### Data items

= = = = =

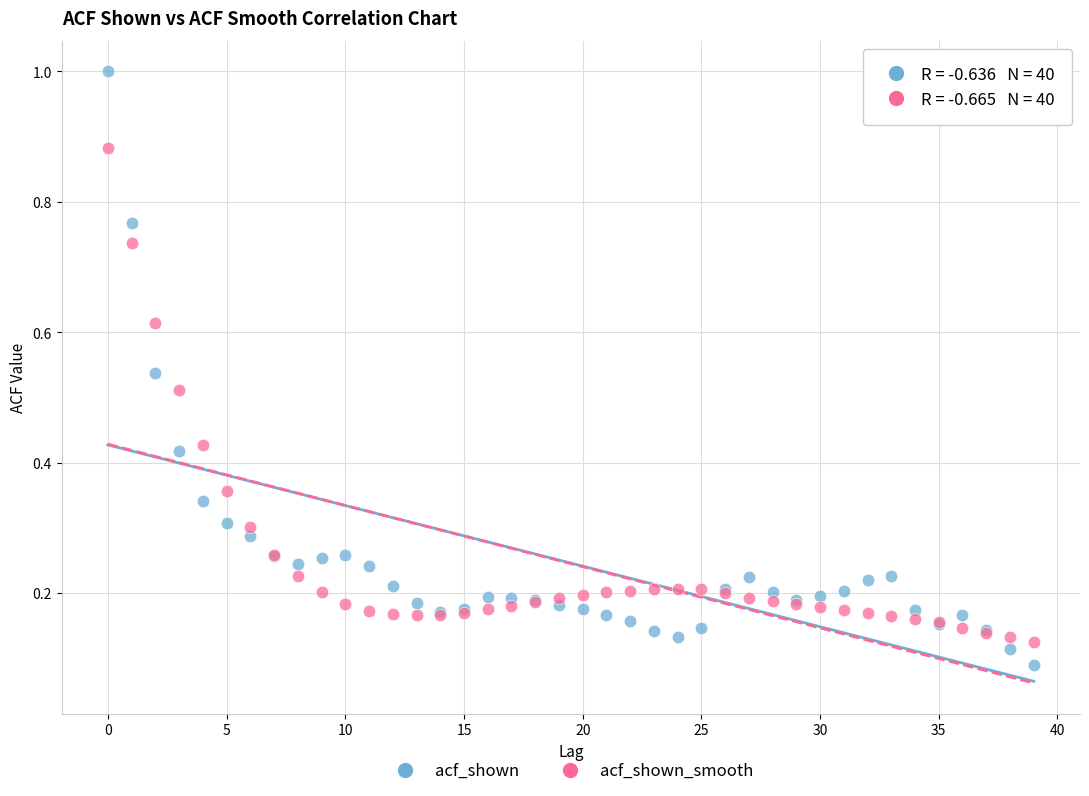

Which series has the largest Y range (max minus min)?

acf_shown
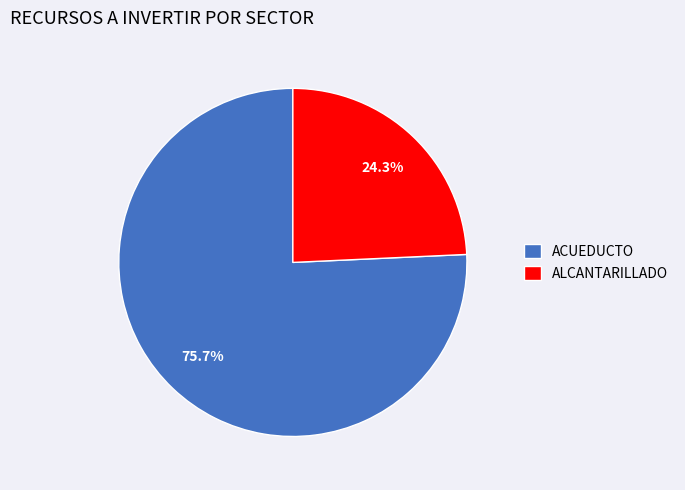

Combined, do ACUEDUCTO and ALCANTARILLADO account for over 50%?

Yes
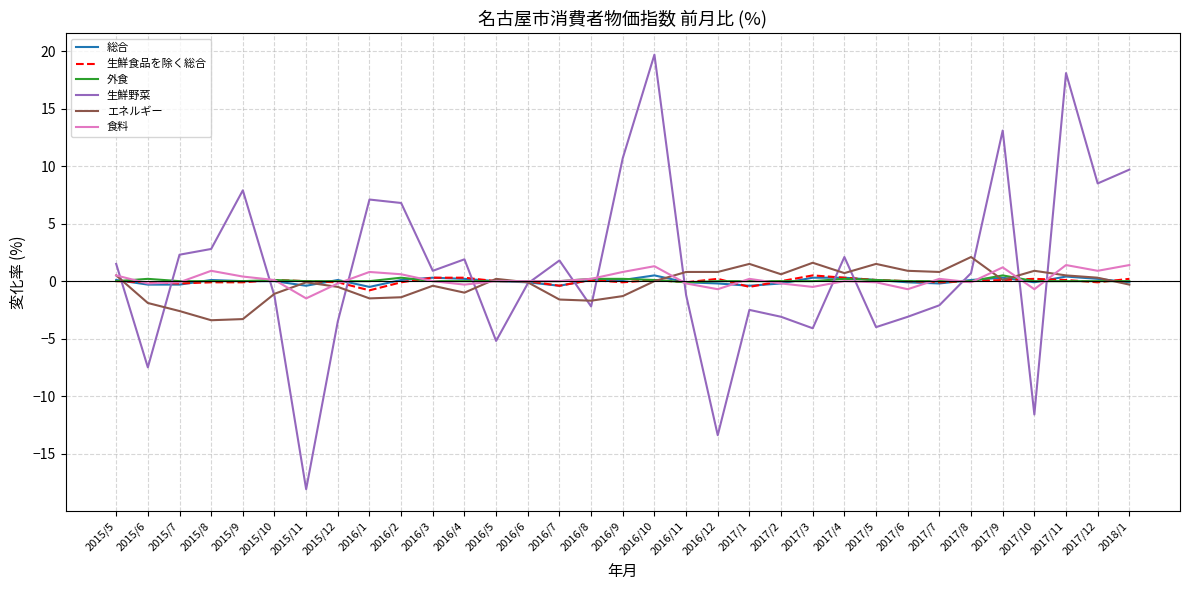

The value of エネルギー at 2015/10 is -1.1. True or false?

True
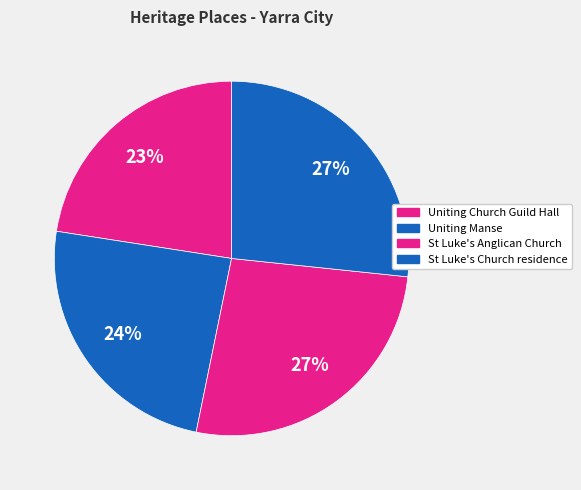

True or false: Uniting Church Guild Hall accounts for 23% of the total.

True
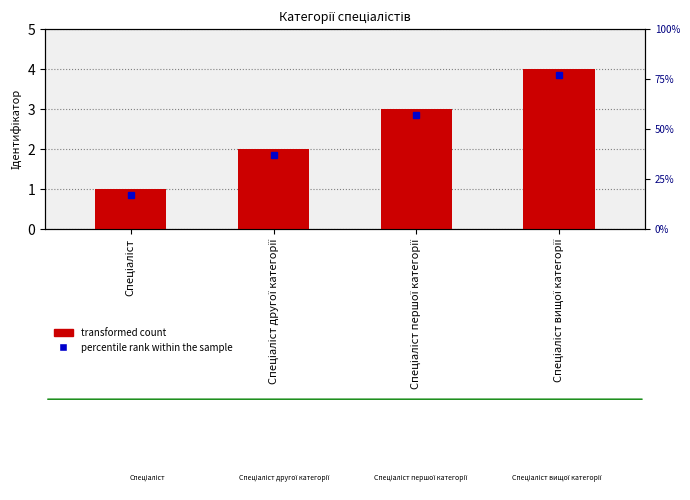

Rank the categories by value from highest to lowest.

Спеціаліст вищої категорії, Спеціаліст першої категорії, Спеціаліст другої категорії, Спеціаліст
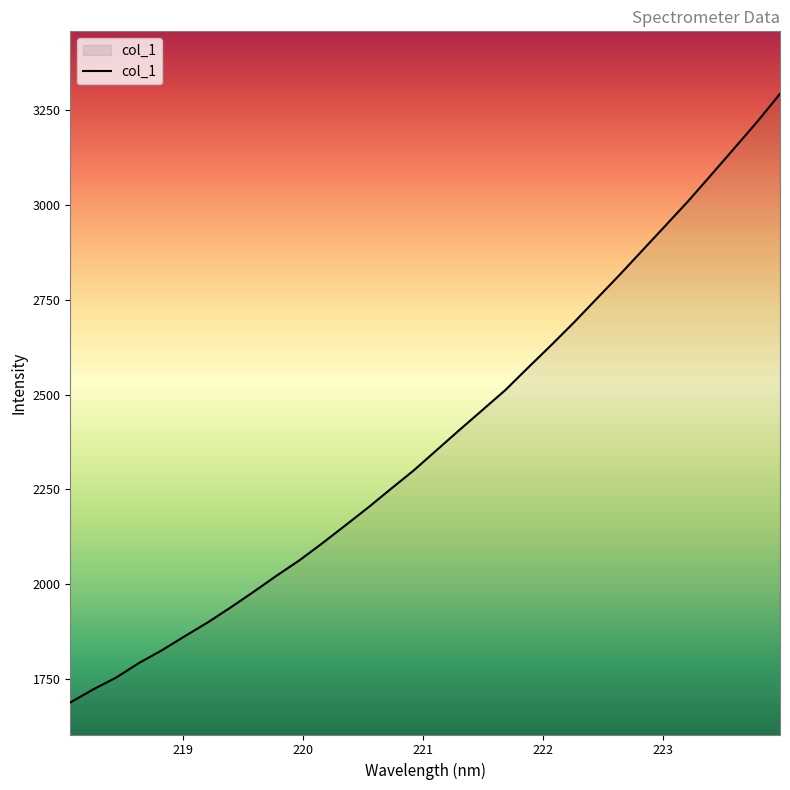

What is the smallest value displayed?

1688.4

= = = = =

### Your goal
Reproduce verbatim the lines that begin with the one containing "Спеціаліст вищої категорії, Спеціаліст" and continue through the end of the items. Omit the pictures from your answer.

### Problem solution
Спеціаліст вищої категорії, Спеціаліст першої категорії, Спеціаліст другої категорії, Спеціаліст

What is the smallest value displayed?

1688.4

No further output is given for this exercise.